Thursday, June 5, 2008

"Prada is never funny."


This was the feedback my fellow copywriter gave me. And I'm glad she did since I spent the other night knee-deep in virtual Prada. They're gorgeous bags, they really are, but I'll admit some relief when I switched to Fendi and later, Christian Dior.


With fashion copy, much like fashion itself, less is often more.


This is a hard lesson for those of us who lean toward the hyperbolic and too clever-clever. If you have the ability to spin words, to feel them vibrate off your tongue and onto the page in snappy little couplets, it's hard to reign yourself in. The impulse to show off, to prove that you are the literary equivalent of an Indy 500 driver, is strong indeed.


But few people want to read that shit. I mean, sure, we all love a Douglas Coupland novel, with its nuevo-slang and self-actualized ironic imagery. And I get postively wet for Tom Wolfe's journalistic rantings in his older novels. But by and large, so much of maturing as a writer seems to come from relaxing and pulling back--not hitting your audience over the head with one wordy line after another.
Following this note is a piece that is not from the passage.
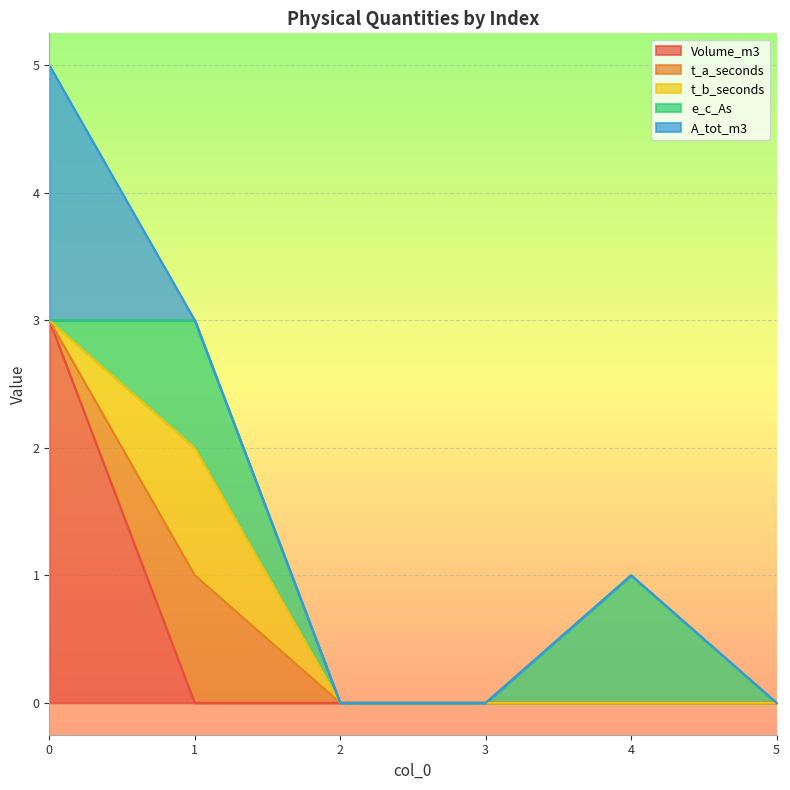

Count the number of categories in the chart.

6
And copywriting is a challenge unto itself. Cramming meaning and clarity into a few lines is an exercize in restraint. Churning through descriptions, assembly-line style, when you're dog tired is another. The later the night gets, the more I want to resort to the weird and amusing. But couture, even couture that has little hand-sewn rainbows and clouds on it (for the low, low cost of $2 grand) is dead serious.


This is all good for me, though. I feel like it's a test. In the same way that others jog or go to boot camp, I am seeing what I'm made of.




2 comments:

Muscle in a Cavity said...

Very similar to design. For years I threw it all in there, bold fonts, textured backgrounds, tight cropped photos, but then something woke up in me. I started to consider the viewer, and I didn't like what I saw.

To this day I consider designs as the viewer might. To bad I've turned into a production artist at my new job. I don't even have time to make things look nice.

VK said...

Tell me you're going to get to write about shoes. Those babies would be selling like hotcakes!